I miss the physical trail too: the volcanoes, mountain passes, old-growth forests, trees dripping with moss, the subtle flora and fauna changes between regions and altitudes, alpine lakes, roaring rivers in canyons, ice-cold springs on hot days, the way the trail changes with the seasons, desert cactus, moon phases, the glistening, heavy and wet forest after a night of rain, the stars, the silence, the creak of trees, the sounds of wildlife.
There are things I miss about the lifestyle: sleeping outside on my mat either in my tent or directly beneath the stars, covering up with my fluffy, soft sleeping bag, breathing in the fresh night air blowing by my face, swimming in mountain lakes, watching the sunset every night, and hiking through space and time. We were on trail for 2650 miles and three seasons—spring, summer, and fall—and we witnessed the gradual transition of the forest from spring desert flowers to fall colors on deciduous plants.
Our second to last night of the trail we walked on the mountaintops in northern Washington.

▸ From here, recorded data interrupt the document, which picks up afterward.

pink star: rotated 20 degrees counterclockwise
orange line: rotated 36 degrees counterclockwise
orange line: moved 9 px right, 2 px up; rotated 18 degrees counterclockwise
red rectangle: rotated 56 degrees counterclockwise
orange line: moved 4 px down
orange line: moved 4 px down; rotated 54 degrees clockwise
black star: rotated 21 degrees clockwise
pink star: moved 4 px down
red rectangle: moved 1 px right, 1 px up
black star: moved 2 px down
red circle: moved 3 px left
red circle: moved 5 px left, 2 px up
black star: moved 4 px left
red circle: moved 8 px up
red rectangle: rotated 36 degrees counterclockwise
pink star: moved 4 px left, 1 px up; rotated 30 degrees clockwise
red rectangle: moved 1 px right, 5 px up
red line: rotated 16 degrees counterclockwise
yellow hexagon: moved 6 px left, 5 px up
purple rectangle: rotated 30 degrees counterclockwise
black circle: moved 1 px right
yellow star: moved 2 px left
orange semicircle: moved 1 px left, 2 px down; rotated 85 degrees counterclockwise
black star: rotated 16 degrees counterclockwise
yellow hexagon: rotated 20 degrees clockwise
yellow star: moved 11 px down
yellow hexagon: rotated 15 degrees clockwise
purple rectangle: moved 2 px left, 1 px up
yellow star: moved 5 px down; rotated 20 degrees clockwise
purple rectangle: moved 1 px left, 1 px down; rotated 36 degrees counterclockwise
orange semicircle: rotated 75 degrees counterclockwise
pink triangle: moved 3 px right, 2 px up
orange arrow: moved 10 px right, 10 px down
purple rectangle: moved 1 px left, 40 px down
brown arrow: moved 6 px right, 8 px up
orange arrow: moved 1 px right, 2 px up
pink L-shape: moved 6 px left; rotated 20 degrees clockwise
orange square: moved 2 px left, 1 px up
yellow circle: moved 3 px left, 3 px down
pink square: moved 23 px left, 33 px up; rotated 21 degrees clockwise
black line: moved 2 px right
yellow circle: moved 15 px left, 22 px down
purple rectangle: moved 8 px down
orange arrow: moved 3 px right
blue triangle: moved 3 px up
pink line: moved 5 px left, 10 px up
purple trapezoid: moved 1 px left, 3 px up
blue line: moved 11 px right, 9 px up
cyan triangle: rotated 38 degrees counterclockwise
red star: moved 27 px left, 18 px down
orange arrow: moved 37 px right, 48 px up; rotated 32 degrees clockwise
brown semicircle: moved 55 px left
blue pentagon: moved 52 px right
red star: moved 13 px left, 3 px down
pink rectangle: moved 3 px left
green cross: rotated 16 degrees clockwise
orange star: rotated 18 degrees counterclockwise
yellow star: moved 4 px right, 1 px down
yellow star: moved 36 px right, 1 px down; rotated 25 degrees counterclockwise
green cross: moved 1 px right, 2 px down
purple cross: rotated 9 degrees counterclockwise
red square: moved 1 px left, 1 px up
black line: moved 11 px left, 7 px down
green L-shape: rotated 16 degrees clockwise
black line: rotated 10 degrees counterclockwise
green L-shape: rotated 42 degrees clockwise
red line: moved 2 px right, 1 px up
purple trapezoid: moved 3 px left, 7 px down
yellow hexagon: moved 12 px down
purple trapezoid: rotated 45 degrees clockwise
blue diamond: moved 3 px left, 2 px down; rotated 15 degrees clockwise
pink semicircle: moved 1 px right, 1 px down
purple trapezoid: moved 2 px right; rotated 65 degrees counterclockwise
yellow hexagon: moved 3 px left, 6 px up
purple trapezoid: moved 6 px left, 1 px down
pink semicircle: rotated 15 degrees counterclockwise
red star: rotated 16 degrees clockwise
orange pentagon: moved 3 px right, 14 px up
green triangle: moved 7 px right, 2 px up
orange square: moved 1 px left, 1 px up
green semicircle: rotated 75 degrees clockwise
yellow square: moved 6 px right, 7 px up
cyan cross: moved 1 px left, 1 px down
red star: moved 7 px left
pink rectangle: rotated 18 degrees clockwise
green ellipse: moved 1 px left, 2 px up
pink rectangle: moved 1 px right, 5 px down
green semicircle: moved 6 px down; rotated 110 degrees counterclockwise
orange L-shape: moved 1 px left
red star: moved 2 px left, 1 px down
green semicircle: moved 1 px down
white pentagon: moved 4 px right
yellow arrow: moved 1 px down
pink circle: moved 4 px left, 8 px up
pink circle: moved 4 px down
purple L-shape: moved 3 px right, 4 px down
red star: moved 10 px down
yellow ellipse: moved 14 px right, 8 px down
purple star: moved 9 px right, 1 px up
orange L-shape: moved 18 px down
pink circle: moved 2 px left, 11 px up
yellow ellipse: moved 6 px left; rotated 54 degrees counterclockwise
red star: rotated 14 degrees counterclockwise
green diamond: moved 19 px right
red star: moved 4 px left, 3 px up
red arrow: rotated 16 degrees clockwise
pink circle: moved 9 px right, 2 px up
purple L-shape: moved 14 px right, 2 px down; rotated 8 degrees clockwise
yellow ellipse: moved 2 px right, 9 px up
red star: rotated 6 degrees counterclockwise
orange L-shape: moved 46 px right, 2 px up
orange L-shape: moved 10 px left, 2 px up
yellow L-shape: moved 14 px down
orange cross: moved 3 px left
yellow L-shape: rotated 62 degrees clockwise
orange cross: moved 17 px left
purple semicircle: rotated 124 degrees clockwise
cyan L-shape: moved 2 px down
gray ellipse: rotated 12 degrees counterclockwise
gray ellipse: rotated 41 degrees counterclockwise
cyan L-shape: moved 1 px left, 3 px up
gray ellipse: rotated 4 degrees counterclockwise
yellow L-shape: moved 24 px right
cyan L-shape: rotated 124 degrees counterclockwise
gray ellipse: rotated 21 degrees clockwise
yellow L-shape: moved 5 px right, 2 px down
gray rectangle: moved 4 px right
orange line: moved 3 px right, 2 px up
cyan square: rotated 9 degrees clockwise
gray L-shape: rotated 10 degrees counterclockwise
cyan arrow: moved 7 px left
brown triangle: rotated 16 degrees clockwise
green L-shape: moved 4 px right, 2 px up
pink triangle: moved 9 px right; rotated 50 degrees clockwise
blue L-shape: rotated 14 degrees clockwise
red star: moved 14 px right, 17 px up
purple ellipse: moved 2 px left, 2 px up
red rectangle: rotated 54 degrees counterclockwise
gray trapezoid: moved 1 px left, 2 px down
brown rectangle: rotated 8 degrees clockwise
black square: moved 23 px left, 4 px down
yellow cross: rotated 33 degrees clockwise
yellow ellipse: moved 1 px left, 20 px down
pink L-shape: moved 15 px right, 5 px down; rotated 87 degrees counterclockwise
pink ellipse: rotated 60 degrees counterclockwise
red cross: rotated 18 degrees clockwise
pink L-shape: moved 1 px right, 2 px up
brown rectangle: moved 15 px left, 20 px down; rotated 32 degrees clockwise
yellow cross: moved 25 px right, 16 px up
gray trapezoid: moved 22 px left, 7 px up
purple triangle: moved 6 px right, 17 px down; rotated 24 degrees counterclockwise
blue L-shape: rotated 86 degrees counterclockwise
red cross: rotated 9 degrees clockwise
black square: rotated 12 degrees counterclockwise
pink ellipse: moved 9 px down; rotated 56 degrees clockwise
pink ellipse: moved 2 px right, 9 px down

It was fully autumn and the mountains were spotted with bright gold larch trees. The sun had just set and the sky was a beautiful purplish-pink and blue. We could see Mount Shuksan to the northwest. As we walked along the ridgeline, we saw the moon, but it was different from the full moon that we had expected. It was a sliver, and we were walking directly toward it. As we watched and hiked, the moon grew smaller and smaller. We were hiking directly into the lunar eclipse. It was just us. We had this piece of heaven to ourselves, and it was breathtaking. I felt deeply grateful but also relieved to know we would finish the trail in just 2 days which marked the moment where we could do anything other than hike.